Tasks to perform —
**a.** In the Cisco ASA thread, what does the reply say must be used on the ASA to redirect HTTP client requests to the proxy server?
**b.** Reproduce the part of the Cisco ASA thread starting with "But it does not help, to" and going on through "using the proxy.".

Solved: Cisco ASA dmz to outside NAT addresses?

chrismes · ‎03-13-2024

We've an internet-proxy in DMZ which can connect to internet.
But it does not work when trying to connect from inside to our own webservers, which are located in DMZ, but of course have NAT-addresses in the outside ip-range, where also the proxy has its NAT-address.
When capturing traffic on the proxy, I can see the SYN-packets to the outside-address of the webservers.
But there is no SYN-ACK.
But it does not help, to configure access-rule allowing connection from dmz to outside-subnet.
I can only solve this, when setting our own domain to "direct" in the proxy.pac, so connection from our inside to our webservers are not using the proxy.
I can live with this solution, but I'd like to understand the behaviour of ASA when connection are made from dmz to its own outside-subnet.

chrismes · ‎03-16-2024

Thanks for reply.
I've found a community topic saying ASA does not allow traffic which is coming from DMZ, NATed and going back to DMZ.
This might be correct.
So I've decided to bypass proxy for our webservers.

View solution in original post

MHM Cisco World · ‎03-13-2024

Let divide issue into two

First are ASA redirecr http client request into proxy server ? I Think you need to use WCCP in ASA

https://www.cisco.com/c/en/us/support/docs/security/adaptive-security-appliance-asa-software/116046-config-wccp-asa-00.html

Second the traffic is only SYN (assume that first point is OK) check

Show conn long host x.x.x.x

Show conn detail host x.x.x.x

Check the egress and ingress interface is correct

Check the IP is correct NAT.

MHM

chrismes · ‎03-16-2024

Thanks for reply.
I've found a community topic saying ASA does not allow traffic which is coming from DMZ, NATed and going back to DMZ.
This might be correct.
So I've decided to bypass proxy for our webservers.

Record extracts —
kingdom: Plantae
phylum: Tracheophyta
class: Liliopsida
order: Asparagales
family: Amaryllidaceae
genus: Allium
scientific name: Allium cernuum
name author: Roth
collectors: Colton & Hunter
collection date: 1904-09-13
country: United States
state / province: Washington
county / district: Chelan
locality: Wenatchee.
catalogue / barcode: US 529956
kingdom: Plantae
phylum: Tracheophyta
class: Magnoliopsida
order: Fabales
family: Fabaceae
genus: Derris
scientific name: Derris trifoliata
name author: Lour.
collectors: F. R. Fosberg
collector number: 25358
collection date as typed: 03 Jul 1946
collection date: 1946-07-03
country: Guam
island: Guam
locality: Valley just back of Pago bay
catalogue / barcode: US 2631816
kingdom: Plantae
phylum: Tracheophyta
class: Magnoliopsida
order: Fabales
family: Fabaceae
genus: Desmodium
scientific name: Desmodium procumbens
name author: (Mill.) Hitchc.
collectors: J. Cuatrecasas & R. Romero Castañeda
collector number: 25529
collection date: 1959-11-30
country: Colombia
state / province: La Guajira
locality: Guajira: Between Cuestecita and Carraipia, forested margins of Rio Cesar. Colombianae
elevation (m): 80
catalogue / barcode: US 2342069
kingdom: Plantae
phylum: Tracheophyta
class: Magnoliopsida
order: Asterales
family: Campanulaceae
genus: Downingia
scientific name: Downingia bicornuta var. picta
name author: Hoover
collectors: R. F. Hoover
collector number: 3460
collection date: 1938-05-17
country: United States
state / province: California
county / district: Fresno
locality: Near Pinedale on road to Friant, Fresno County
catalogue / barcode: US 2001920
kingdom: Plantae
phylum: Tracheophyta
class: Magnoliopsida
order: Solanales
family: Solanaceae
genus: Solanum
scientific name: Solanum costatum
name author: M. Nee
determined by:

Answers to this exercise —
**a.** WCCP

**b.**
But it does not help, to configure access-rule allowing connection from dmz to outside-subnet.
I can only solve this, when setting our own domain to "direct" in the proxy.pac, so connection from our inside to our webservers are not using the proxy.